The risk of developing a clear cell carcinoma in these lesions is less than 1%. Advanced age, postmenopausal state, and tumour size greater than 9 cms are risk factors for malignant transformation. The five-year survival rate in such cases is 80%.

The differential diagnosis may include a variety of conditions such as hernia, lipoma, desmoid tumour, or primary or metastatic malignancy. Therefore a careful history with proper interpretation of radiological findings can help in making a correct preoperative diagnosis.

Various pharmacologic treatments have been used for AWE [10, 11]. These include oral contraceptive pills containing progesterone, antioestrogens such as danazol, and gonadotropic agonists like leuprolide acetate [11]. Unfortunately the success rate with these medications is extremely poor, thus necessitating surgery in the majority of cases [12].

Surgery consists of wide local excision with an aim of achieving a clear resection margin [13]. The underlying musculoaponeurotic structures involved must be resected. This may lead to a wider defect. A mesh reconstruction of the defect is therefore necessary in a majority of cases as was done in the case presented. The indicators of an incomplete resection are the development of seromas at the operative site and an early onset of the same pain in the postoperative period as was experienced at the initial presentation [13, 14]. Awareness of the AWE can help in developing preventive strategies during the course of the index surgery.
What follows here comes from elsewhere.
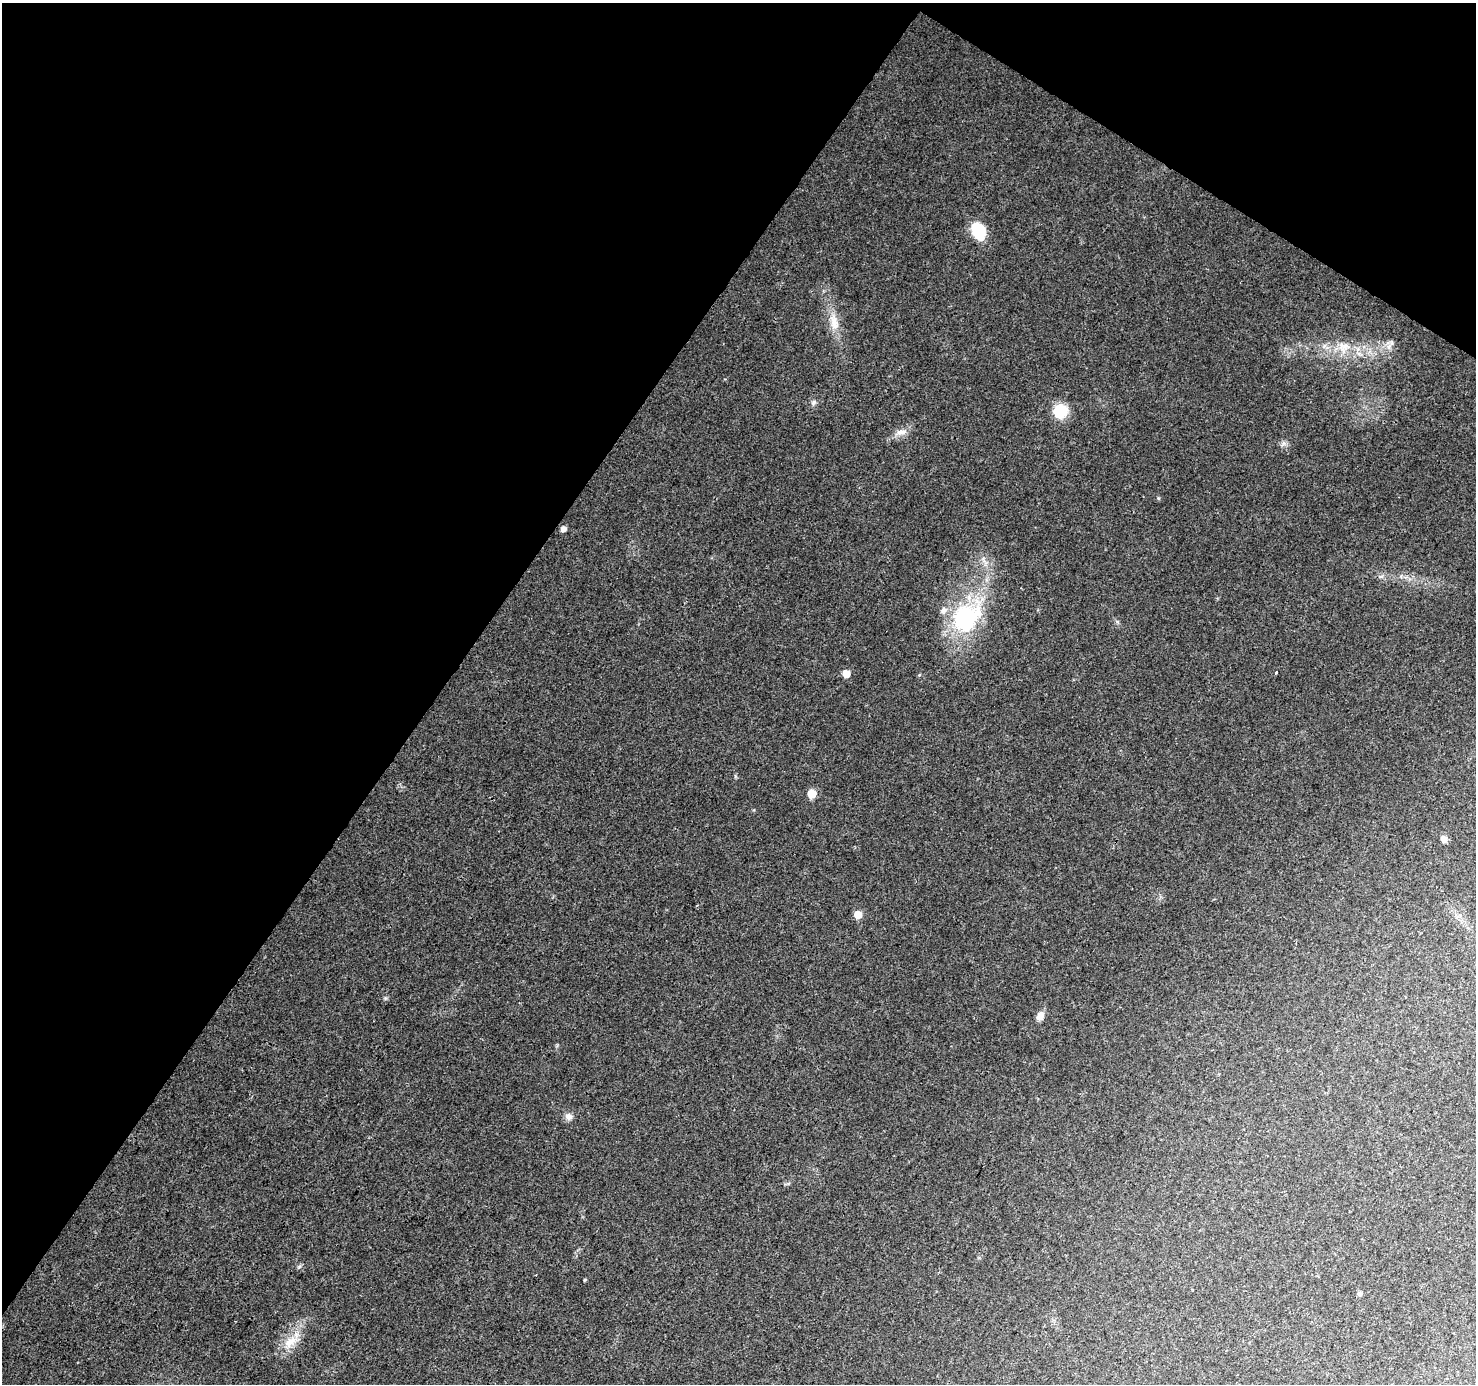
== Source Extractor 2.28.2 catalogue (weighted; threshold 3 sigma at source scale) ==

Rigorous high jet saline irrigation of the wound edges prior to closure can eliminate the condition [15].

4. Conclusion

Abdominal wall endometrioma is a rare entity developing after gynaecologic surgery. Awareness of this condition is essential for making a diagnosis. A proper history and physical examination during menses can help in arriving at a diagnosis. CECT will confirm the diagnosis. Wide local excision is the mainstay of treatment. High pressure saline irrigation of the wound edges can prevent the development of AWE at the time of the index surgery.

Conflicts of Interest

The authors declare that they have no conflicts of interest regarding the publication of this paper.


We would like to thank the Dean of D. Y. Patil University School of Medicine, Navi Mumbai, India, for allowing us to publish this case report. We would also like to thank Parth K. Vagholkar for his help in editing the photos and typesetting the manuscript.